SSEN Transmission has planned to reduce its own carbon emissions by a third by March 2026.
To achieve this goal a £16.9 million programme has been created to take on areas that carbon reduction can be achieved.
The date has been selected will coincide with the end of the current transmission networks price control period (RIIO-T2).
This pathway through 2026 will put the company in line with its 2030 trajectory and in accordance with the 1.5°C global warming pathway based on the Paris Agreement.
With energy use accounting for 66.9% of total emissions across the operator’s substations it is looking into reducing the emissions with three main solutions.
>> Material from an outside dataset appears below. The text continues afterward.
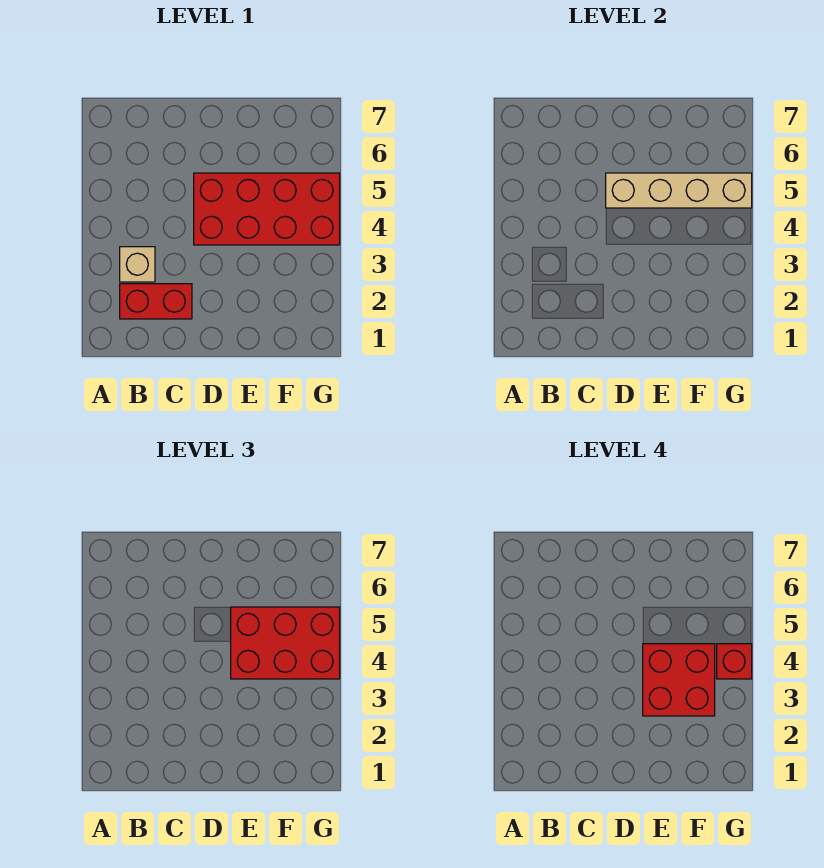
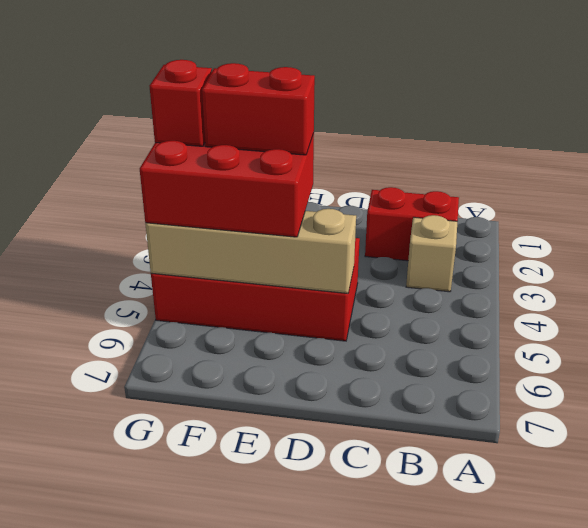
red brick E3:F4 level 4 -> red brick E4:F4 level 4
Firstly it is looking into making up to 83 substations and office areas energy efficient, by properly insulating the locations, installing heating controls or switching to LEDs when possible.
As the network operator is bracing itself for up to 5 million electric vehicles in its distribution area only by 2050, it will install 22kW EV charger at 32 of its substations with a further 98 remote charging points in order to support plans to bring its EV fleet to 50% by 2026.
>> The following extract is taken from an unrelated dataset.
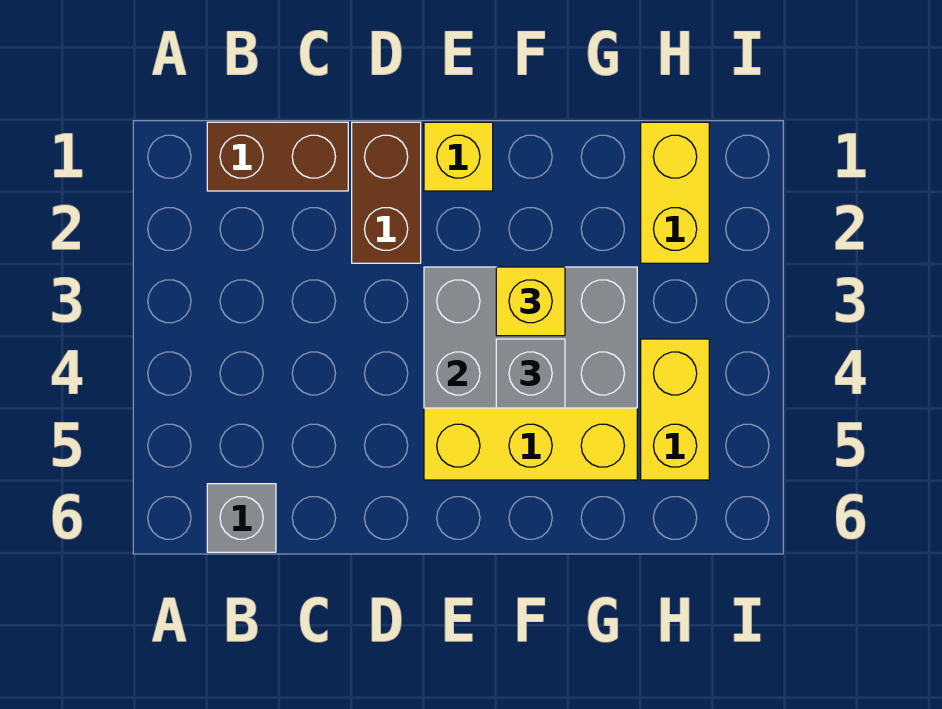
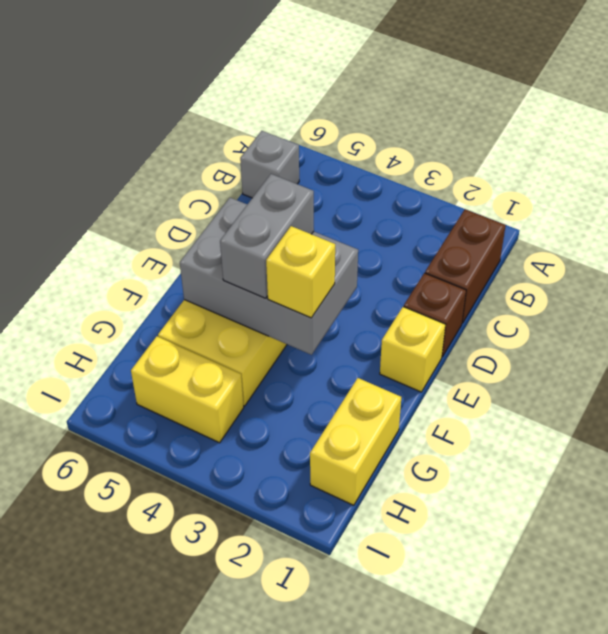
brown brick D1:D2 level 1 -> brown brick D1 level 1
grey brick E3:G4 level 2 -> grey brick E3:F5 level 2
grey brick F4 level 3 -> grey brick E4:F4 level 3
yellow brick H1:H2 level 1 -> yellow brick G1:H1 level 1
Finally, 44 sites will have solar PV installed making them self-sufficient and with proposed arrays going between 20-150kWp for a total installed capacity exceeding 2MWp.
Vic Stirling, Director of Network Renewals & Customer Connections at SSEN Transmission said: “Every kWh of electricity used in powering our substations is a kWh of clean energy that doesn’t get transmitted to the rest of the UK. And unlike line and equipment losses, this is avoidable waste – we can do something about it.”